REQUEST:
Copy the records verbatim from the start through the line containing "collectors: -- Wilson", including that line.

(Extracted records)
#####
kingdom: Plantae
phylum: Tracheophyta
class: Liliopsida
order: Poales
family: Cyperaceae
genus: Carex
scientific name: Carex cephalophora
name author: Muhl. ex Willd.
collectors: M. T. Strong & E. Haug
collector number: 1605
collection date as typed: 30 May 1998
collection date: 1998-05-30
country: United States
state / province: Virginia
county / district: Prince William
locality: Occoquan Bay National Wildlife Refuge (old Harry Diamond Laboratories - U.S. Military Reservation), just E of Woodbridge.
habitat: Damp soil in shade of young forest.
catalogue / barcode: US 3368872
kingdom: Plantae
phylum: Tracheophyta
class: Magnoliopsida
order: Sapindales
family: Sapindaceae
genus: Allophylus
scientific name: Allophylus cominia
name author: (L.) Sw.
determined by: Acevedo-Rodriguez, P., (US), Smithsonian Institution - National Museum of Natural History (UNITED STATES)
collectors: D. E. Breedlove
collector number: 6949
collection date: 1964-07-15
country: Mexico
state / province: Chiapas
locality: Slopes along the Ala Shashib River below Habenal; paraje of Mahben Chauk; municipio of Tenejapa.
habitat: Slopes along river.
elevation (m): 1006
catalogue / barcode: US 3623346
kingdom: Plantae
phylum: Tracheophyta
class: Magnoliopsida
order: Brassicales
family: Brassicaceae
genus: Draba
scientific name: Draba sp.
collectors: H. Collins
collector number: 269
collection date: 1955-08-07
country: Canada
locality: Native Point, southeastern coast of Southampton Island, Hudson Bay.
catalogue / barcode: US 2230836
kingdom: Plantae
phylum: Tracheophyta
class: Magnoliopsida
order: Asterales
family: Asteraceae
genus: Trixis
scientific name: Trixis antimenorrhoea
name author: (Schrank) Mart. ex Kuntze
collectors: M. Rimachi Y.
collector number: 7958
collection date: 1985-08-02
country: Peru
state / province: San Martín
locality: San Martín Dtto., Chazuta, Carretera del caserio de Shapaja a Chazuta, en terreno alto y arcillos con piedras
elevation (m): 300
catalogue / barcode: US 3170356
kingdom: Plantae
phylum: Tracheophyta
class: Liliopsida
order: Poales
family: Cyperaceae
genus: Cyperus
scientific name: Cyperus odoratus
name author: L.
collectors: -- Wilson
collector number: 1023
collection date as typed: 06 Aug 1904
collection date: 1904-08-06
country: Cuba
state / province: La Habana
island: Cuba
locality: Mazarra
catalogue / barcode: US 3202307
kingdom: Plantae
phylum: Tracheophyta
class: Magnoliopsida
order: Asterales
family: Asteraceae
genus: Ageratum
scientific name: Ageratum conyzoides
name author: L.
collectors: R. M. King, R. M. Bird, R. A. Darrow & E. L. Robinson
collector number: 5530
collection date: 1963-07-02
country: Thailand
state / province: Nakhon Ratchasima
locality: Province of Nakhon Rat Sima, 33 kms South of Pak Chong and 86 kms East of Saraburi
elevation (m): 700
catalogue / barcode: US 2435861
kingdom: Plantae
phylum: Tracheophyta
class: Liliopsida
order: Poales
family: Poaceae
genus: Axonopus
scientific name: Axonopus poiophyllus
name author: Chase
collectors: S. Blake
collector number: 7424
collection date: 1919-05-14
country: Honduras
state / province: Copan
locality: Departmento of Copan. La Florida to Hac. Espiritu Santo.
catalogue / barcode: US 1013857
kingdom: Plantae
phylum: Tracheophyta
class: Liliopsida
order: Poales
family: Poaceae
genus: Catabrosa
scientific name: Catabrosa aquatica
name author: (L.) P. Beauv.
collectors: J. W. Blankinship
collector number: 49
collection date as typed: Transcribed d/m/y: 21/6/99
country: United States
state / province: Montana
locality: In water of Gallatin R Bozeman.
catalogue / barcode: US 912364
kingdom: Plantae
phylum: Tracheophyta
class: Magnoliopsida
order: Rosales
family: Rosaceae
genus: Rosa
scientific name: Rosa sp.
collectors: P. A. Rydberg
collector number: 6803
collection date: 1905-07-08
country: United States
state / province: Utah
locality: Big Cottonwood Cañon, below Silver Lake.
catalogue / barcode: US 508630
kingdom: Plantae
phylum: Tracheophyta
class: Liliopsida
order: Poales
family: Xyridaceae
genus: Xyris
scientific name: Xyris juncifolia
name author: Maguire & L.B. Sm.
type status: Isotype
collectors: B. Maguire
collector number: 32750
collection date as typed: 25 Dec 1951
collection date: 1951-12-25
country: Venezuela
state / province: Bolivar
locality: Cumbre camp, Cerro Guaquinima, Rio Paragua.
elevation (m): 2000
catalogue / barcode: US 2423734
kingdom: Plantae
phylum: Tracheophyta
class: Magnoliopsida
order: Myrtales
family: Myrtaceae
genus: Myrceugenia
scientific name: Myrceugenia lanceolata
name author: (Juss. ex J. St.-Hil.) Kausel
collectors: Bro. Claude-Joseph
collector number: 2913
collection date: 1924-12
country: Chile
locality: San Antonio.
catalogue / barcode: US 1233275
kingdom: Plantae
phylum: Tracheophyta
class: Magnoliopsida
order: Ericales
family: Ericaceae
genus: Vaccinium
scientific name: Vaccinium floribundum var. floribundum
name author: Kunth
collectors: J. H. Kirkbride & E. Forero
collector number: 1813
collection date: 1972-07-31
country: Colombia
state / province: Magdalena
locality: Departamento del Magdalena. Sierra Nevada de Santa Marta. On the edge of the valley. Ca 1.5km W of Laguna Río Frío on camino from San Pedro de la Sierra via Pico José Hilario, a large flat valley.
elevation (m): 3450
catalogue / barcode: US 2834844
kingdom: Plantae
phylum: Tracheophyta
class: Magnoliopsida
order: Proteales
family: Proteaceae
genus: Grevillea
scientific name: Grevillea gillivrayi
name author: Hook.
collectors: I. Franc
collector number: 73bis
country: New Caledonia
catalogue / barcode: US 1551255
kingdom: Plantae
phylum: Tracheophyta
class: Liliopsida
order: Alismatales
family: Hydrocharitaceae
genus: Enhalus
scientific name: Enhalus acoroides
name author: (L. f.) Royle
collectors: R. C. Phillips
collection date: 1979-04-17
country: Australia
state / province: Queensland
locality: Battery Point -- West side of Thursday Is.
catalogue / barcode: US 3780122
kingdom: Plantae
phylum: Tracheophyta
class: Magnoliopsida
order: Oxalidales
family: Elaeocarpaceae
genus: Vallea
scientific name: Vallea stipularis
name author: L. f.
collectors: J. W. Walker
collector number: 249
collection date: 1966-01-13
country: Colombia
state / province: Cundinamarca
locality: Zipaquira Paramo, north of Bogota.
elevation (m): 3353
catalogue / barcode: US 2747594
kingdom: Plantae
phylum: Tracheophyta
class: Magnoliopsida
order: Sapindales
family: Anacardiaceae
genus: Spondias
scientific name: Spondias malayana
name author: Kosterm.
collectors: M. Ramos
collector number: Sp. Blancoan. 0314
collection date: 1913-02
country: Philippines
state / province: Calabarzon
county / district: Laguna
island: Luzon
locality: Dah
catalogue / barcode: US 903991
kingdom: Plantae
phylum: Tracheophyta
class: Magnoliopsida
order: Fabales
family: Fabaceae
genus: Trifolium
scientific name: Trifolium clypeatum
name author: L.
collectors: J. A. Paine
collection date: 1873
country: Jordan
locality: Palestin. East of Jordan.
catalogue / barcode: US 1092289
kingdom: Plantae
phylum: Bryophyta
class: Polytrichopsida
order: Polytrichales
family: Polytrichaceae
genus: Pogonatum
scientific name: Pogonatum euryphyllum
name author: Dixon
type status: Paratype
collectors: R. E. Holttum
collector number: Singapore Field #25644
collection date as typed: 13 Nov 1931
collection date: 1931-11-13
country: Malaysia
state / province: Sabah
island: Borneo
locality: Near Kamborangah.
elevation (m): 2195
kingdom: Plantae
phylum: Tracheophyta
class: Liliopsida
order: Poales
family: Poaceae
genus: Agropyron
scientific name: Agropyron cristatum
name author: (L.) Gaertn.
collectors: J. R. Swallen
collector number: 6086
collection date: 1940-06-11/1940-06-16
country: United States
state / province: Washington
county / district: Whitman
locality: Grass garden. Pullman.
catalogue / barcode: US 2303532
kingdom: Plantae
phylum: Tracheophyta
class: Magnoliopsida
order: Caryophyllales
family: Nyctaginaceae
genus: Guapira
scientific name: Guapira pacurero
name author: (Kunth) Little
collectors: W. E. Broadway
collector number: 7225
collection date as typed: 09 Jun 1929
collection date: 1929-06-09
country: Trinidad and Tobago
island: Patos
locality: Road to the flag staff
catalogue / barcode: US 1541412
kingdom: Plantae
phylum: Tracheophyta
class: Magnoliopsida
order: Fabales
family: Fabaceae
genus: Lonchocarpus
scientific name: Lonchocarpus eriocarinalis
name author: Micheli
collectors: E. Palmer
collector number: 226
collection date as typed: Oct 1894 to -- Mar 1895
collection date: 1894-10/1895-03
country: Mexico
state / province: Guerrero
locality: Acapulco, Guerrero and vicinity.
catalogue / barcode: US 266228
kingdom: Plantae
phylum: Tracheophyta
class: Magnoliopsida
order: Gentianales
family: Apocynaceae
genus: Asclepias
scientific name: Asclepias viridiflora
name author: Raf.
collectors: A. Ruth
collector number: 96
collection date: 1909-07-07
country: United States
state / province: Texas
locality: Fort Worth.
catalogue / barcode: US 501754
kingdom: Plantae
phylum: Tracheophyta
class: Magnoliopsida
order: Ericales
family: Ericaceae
#####
WRITTEN REPLY:
kingdom: Plantae
phylum: Tracheophyta
class: Liliopsida
order: Poales
family: Cyperaceae
genus: Carex
scientific name: Carex cephalophora
name author: Muhl. ex Willd.
collectors: M. T. Strong & E. Haug
collector number: 1605
collection date as typed: 30 May 1998
collection date: 1998-05-30
country: United States
state / province: Virginia
county / district: Prince William
locality: Occoquan Bay National Wildlife Refuge (old Harry Diamond Laboratories - U.S. Military Reservation), just E of Woodbridge.
habitat: Damp soil in shade of young forest.
catalogue / barcode: US 3368872
kingdom: Plantae
phylum: Tracheophyta
class: Magnoliopsida
order: Sapindales
family: Sapindaceae
genus: Allophylus
scientific name: Allophylus cominia
name author: (L.) Sw.
determined by: Acevedo-Rodriguez, P., (US), Smithsonian Institution - National Museum of Natural History (UNITED STATES)
collectors: D. E. Breedlove
collector number: 6949
collection date: 1964-07-15
country: Mexico
state / province: Chiapas
locality: Slopes along the Ala Shashib River below Habenal; paraje of Mahben Chauk; municipio of Tenejapa.
habitat: Slopes along river.
elevation (m): 1006
catalogue / barcode: US 3623346
kingdom: Plantae
phylum: Tracheophyta
class: Magnoliopsida
order: Brassicales
family: Brassicaceae
genus: Draba
scientific name: Draba sp.
collectors: H. Collins
collector number: 269
collection date: 1955-08-07
country: Canada
locality: Native Point, southeastern coast of Southampton Island, Hudson Bay.
catalogue / barcode: US 2230836
kingdom: Plantae
phylum: Tracheophyta
class: Magnoliopsida
order: Asterales
family: Asteraceae
genus: Trixis
scientific name: Trixis antimenorrhoea
name author: (Schrank) Mart. ex Kuntze
collectors: M. Rimachi Y.
collector number: 7958
collection date: 1985-08-02
country: Peru
state / province: San Martín
locality: San Martín Dtto., Chazuta, Carretera del caserio de Shapaja a Chazuta, en terreno alto y arcillos con piedras
elevation (m): 300
catalogue / barcode: US 3170356
kingdom: Plantae
phylum: Tracheophyta
class: Liliopsida
order: Poales
family: Cyperaceae
genus: Cyperus
scientific name: Cyperus odoratus
name author: L.
collectors: -- Wilson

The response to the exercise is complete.